Given these notions, I must say that writing software that “even a non technical user could learn” (dumbing down features and interfaces) doesn’t strike me as a very productive project, and a poor excuse for providing good documentation and support for a given project.

But maybe that’s just me.

Thinking about Git

A collection of thoughts about git.

I caught news, somewhat late in the game, about a project called “Flashbake” which is a tool to make git use-able for non-programmers to take advantage of git without needing to bother too much with thinking about how to use git. (Which is needed because git is incredibly complex). I think this (and tools like and derived from this) is really cool, and a train of thought that I think we’d really benefit from enjoying. Here are some thoughts:

  • What if, in combination with text converter tools, we had a tool that could: Take a text file written in markdown, and convert it to HTML and LaTeX and insert the output along side the source file in the repo.
  • What if the LaTeX or HTML template was customizable
  • What if it could also generate PDFs.
  • What if it could do all this compilation from a GUI or a text-editor plug-in as well as (or in addition to the current cron-like interface).

I guess the inspiration for some of these features would be to make git version-control work, totally without the command line interface.

I suppose (heh) that I should work on hacking some of this together, the flashbake code is on github, of course.

I have another brief coding project to deal with before I get to deal with this, but I think I think I’ll take a stab at integrating some of the automatic conversion stuff, and talk to some people about GUI layers. My branch will be there, if you’re ever so inclined.

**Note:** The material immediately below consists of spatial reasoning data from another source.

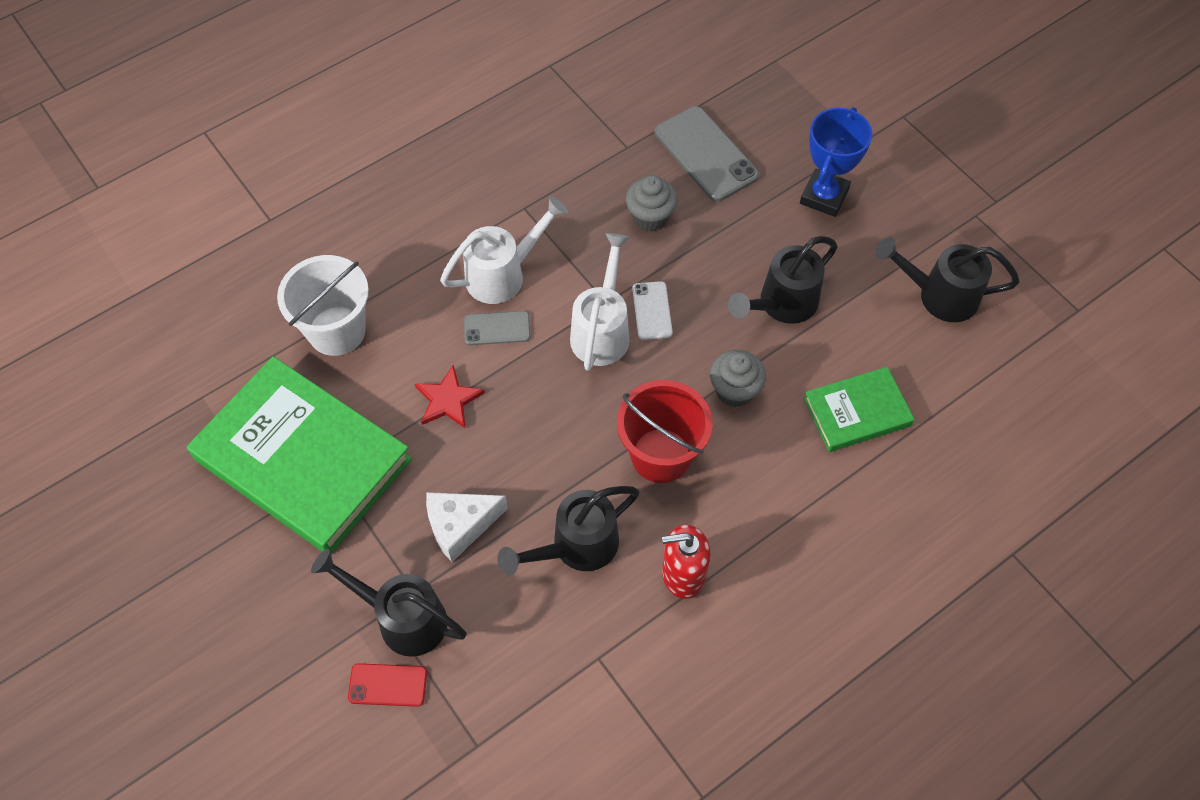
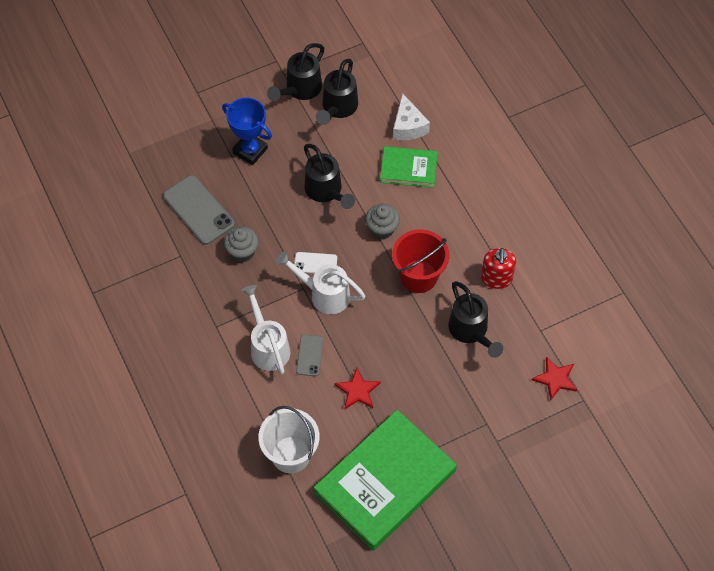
camera: 80 degrees left, 0 degrees up
black watering can [311,549,467,657] -> black watering can moved to [267,43,324,101]
red phone [348,663,427,707] -> none
white cheese [426,492,508,562] -> white cheese moved to [393,93,430,140]
grey phone [655,106,759,202] -> grey phone turned 75 degrees clockwise [163,175,235,245]
green book [804,367,915,452] -> green book turned 75 degrees counterclockwise [380,146,438,188]
none -> red star [532,357,577,400]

Second thought about git, is about github. The truth is that I don’t use it that much: I can host my own git repositories, I’ve not yet gotten to a point where I’m working on things that I might publish things with git. But, it’s not hard to notice the impact that git hub is having on development communities and code. I think there’s clearly some research that’s needed on the topic, but something is changing as a result of this site. Thoughts, in no particular order:

  • There are, I think, legitimate, concerns about the openness of github itself. Why are we trusting our open source projects to hosting that isn’t open? At the same time, the openness of git itself mitigates this slightly, as well as the fact that github’s business model is one of hosting-services rather than one of data lock-in.
  • The fact that there isn’t a bug-tracker built in means that people with a problem are, I think more likely to look for the bugs in the code and hack on problems them-self rather than simply provide bug reports and feature requests. Not that bug tracking systems are problematic, but I think presenting users with code and the opportunity to easily publish their own branches without needing permission, increases involvement and connectedness to the code.
  • I saw mojombo post a link to a specific revision of the change-log to a (really awesome) ruby-based git library. Really awesome. But the cool thing, I guess, was that the link to the code was similar to the way that people post links to their latest blog posts. This isn’t revolutionary, I suppose, but I think that git promotes a different sort of publishing style for code, that I think is pretty cool/interesting/important.
  • I suspect, though I don’t have data to verify this, that github promotes people to publish things that would have previously been too trivial to publish. Flashbake, as above, people are posting repositories of their config files, of the odds and ends scripts that they use to make their computing experience easier. These are the kinds of things that I don’t think people have (very frequently) stored in version control, and even less frequently published. The fact that both of these things are happening is very cool indeed.

That’s all. What are you thinking about?